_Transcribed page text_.
===

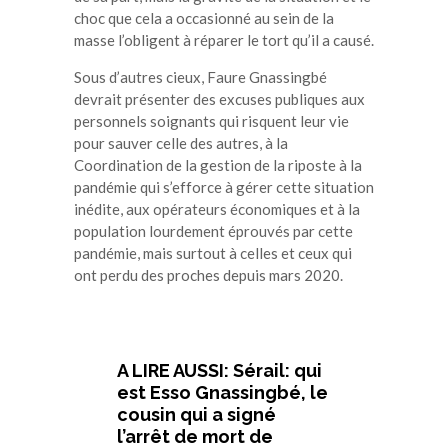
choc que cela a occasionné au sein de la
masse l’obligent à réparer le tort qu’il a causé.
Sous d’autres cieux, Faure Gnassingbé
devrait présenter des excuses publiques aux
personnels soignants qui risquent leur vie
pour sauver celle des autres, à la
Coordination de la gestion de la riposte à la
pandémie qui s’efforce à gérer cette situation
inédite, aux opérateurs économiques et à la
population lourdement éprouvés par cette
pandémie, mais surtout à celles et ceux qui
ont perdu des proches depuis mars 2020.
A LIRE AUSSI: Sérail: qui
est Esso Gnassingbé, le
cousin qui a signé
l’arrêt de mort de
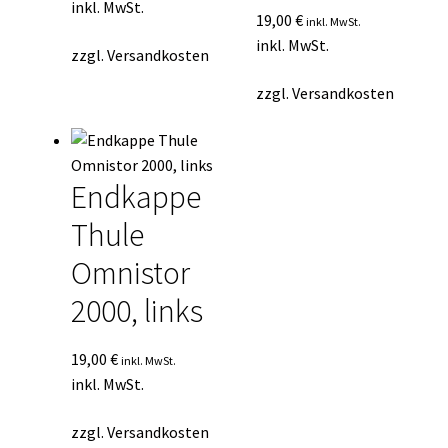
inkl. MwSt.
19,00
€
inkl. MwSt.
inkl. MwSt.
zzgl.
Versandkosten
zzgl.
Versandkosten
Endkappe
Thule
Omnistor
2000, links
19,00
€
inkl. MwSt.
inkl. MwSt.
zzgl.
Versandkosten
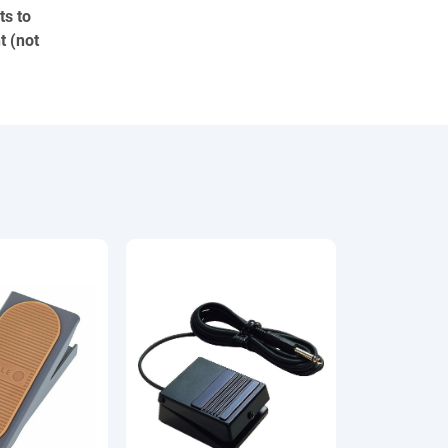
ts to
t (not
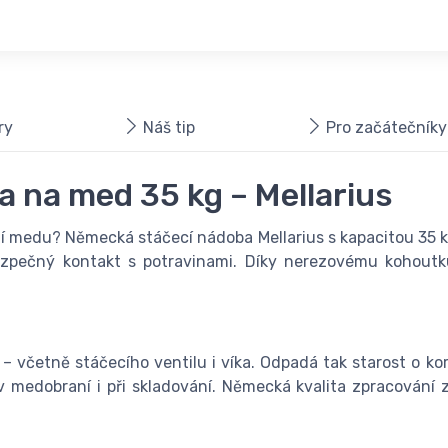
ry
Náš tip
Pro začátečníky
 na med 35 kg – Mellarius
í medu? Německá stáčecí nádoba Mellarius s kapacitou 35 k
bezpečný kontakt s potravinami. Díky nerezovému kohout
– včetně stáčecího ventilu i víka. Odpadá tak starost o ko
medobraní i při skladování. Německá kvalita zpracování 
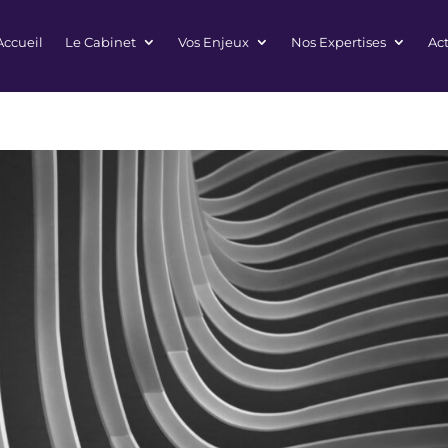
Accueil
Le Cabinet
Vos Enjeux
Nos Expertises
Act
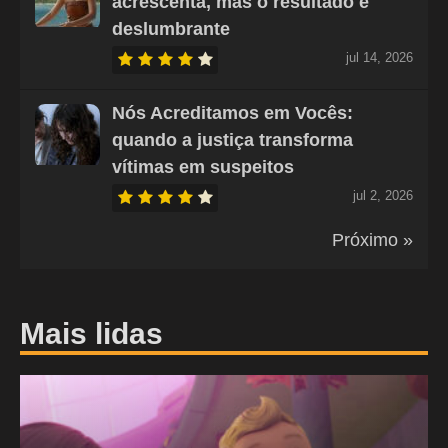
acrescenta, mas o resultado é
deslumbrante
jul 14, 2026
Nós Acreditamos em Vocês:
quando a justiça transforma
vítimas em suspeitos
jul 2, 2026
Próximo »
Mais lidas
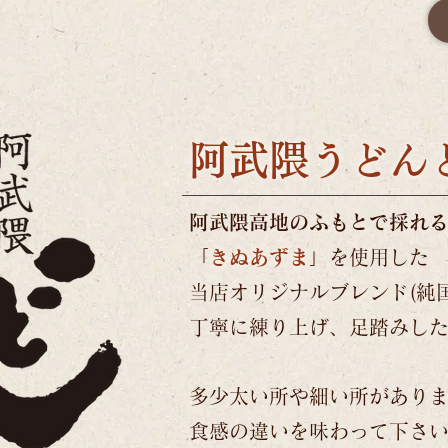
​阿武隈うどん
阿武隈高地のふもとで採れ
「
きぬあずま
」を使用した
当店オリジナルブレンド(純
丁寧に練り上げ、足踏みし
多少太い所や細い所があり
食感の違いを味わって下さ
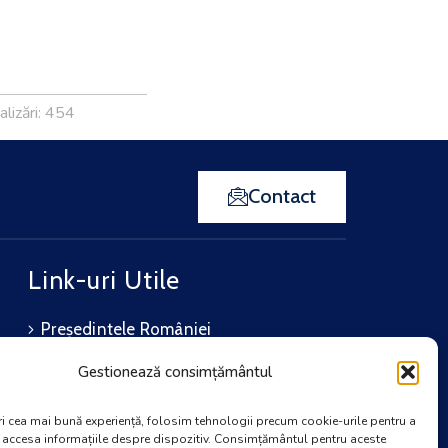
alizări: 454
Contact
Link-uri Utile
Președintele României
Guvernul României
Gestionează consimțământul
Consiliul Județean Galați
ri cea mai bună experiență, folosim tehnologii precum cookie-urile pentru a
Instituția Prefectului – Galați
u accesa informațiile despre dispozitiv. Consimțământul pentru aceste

===

_YOUR TASK_. Extract every line of text from all of the material above and reproduce each one unchanged, in its original order. Leave the pictures out of your answer.

_ANSWER SECTION_.
choc que cela a occasionné au sein de la
masse l’obligent à réparer le tort qu’il a causé.
Sous d’autres cieux, Faure Gnassingbé
devrait présenter des excuses publiques aux
personnels soignants qui risquent leur vie
pour sauver celle des autres, à la
Coordination de la gestion de la riposte à la
pandémie qui s’efforce à gérer cette situation
inédite, aux opérateurs économiques et à la
population lourdement éprouvés par cette
pandémie, mais surtout à celles et ceux qui
ont perdu des proches depuis mars 2020.
A LIRE AUSSI: Sérail: qui
est Esso Gnassingbé, le
cousin qui a signé
l’arrêt de mort de
inkl. MwSt.
19,00
€
inkl. MwSt.
inkl. MwSt.
zzgl.
Versandkosten
zzgl.
Versandkosten
Endkappe
Thule
Omnistor
2000, links
19,00
€
inkl. MwSt.
inkl. MwSt.
zzgl.
Versandkosten
ts to
t (not
ry
Náš tip
Pro začátečníky
 na med 35 kg – Mellarius
í medu? Německá stáčecí nádoba Mellarius s kapacitou 35 k
bezpečný kontakt s potravinami. Díky nerezovému kohout
– včetně stáčecího ventilu i víka. Odpadá tak starost o ko
medobraní i při skladování. Německá kvalita zpracování 
Accueil
Le Cabinet
Vos Enjeux
Nos Expertises
Act
acrescenta, mas o resultado é
deslumbrante
jul 14, 2026
Nós Acreditamos em Vocês:
quando a justiça transforma
vítimas em suspeitos
jul 2, 2026
Próximo »
Mais lidas
​阿武隈うどん
阿武隈高地のふもとで採れ
「
きぬあずま
」を使用した
当店オリジナルブレンド(純
丁寧に練り上げ、足踏みし
多少太い所や細い所があり
食感の違いを味わって下さ
alizări: 454
Contact
Link-uri Utile
Președintele României
Guvernul României
Gestionează consimțământul
Consiliul Județean Galați
ri cea mai bună experiență, folosim tehnologii precum cookie-urile pentru a
Instituția Prefectului – Galați
u accesa informațiile despre dispozitiv. Consimțământul pentru aceste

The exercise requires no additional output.